Full-time RVer denied the right to vote because he lives in his RV
Many who live full-time in their RV, traveling the country keep a Post Office Box often in the community where they used to live, for mail and various other purposes. That’s why a story about a Missouri man, who lives full-time in his RV, caught my eye. The man was denied the right to vote in the midterm elections because he does not have a sticks and bricks house, only a U.S. Post Office Box.

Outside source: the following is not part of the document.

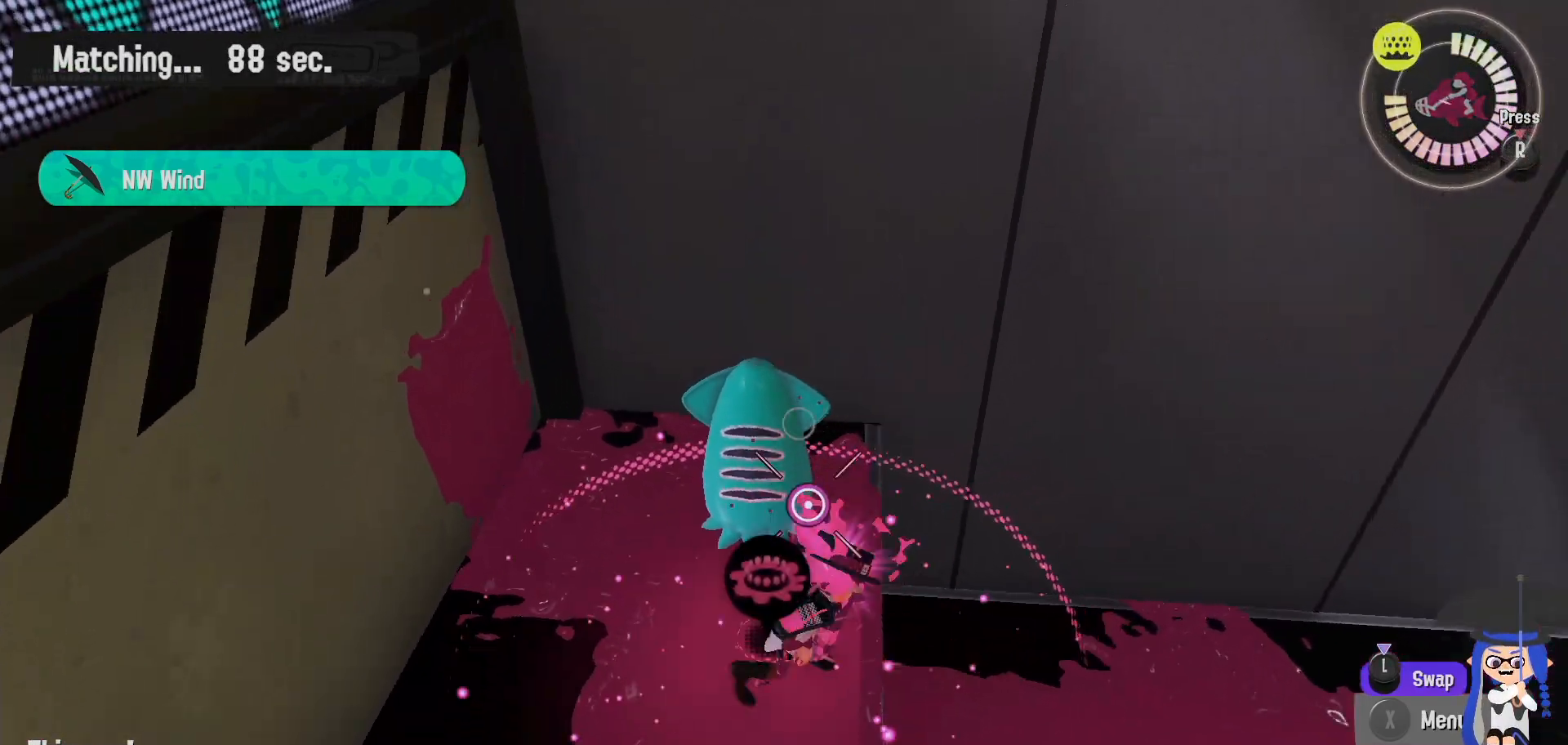
{"buttons": ["B", "L2"], "left_stick": "up", "right_stick": "center", "events": [[367, "left_stick", "up"], [383, "B", "down"]]}
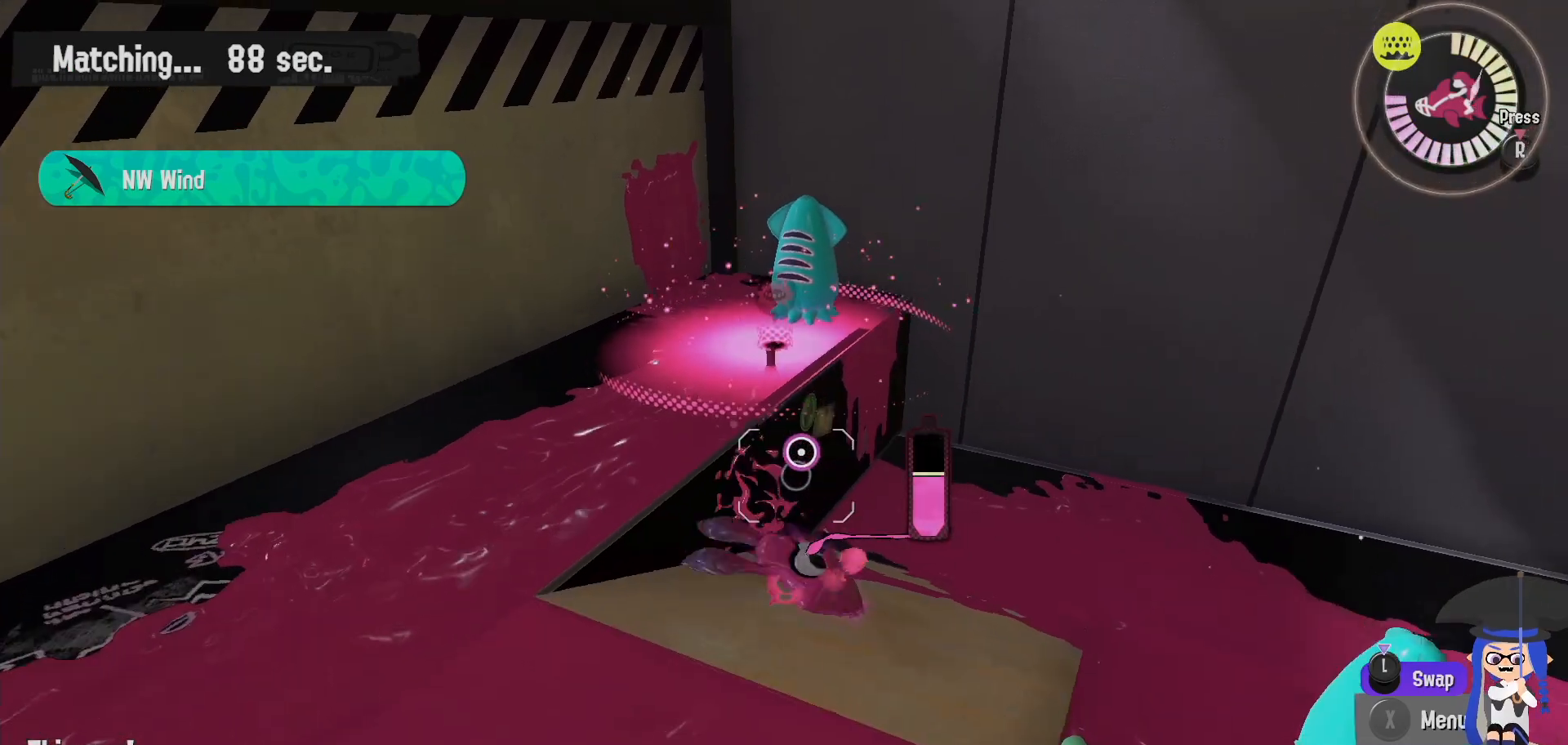
{"buttons": ["B"], "left_stick": "left", "right_stick": "center", "events": [[133, "L2", "up"], [333, "B", "up"], [400, "left_stick", "left"], [450, "B", "down"]]}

Jellystone Park-Camp Resorts sees nearly 19 percent sales increase third quarter
Jellystone Park Camp-Resorts issued a press release last week saying its third quarter sales were up nearly 19 percent for 2018, credited largely to an increase in millennial campers. Jellystone is the second largest campground franchise network in the U.S., which is known for catering to families with its swimming pools, kid activities and regular appearances of Yogi and friends. Mike and I camped at a Jellystone campground last summer in northern Michigan with four of our grandchildren, our son Jeff and his wife Aimee, and our daughter Wendy and her husband, Dan. We were there during the week and it seemed every spot was taken, most spots filled with young families. Check the shownotes to see a video at Roadtreking.com/217
Ditch the bathroom when designing your camper van, writer urges
Recently I came across a fun and thought-provoking story by a writer who advocates getting a camper van built with no bathroom. To open up space, the writer argues, get your van built without a bathroom and simply dig a hole when boondocking, or use the campground’s facilities when in a campground. Skipping the bathroom means four could sleep in the camper van – instead of two. We’ll build in links to a story and photos of this in the shownotes to see a video at Roadtreking.com/217
JENNIFER’S RV TIP OF THE WEEK
As Mike and I hit the road last week to camp with our friends and fellow Roadtrekers at Disney’s Camp Wildness Park before meandering over to the Florida panhandle to check on our condo— I knew we’d be doing some grilling.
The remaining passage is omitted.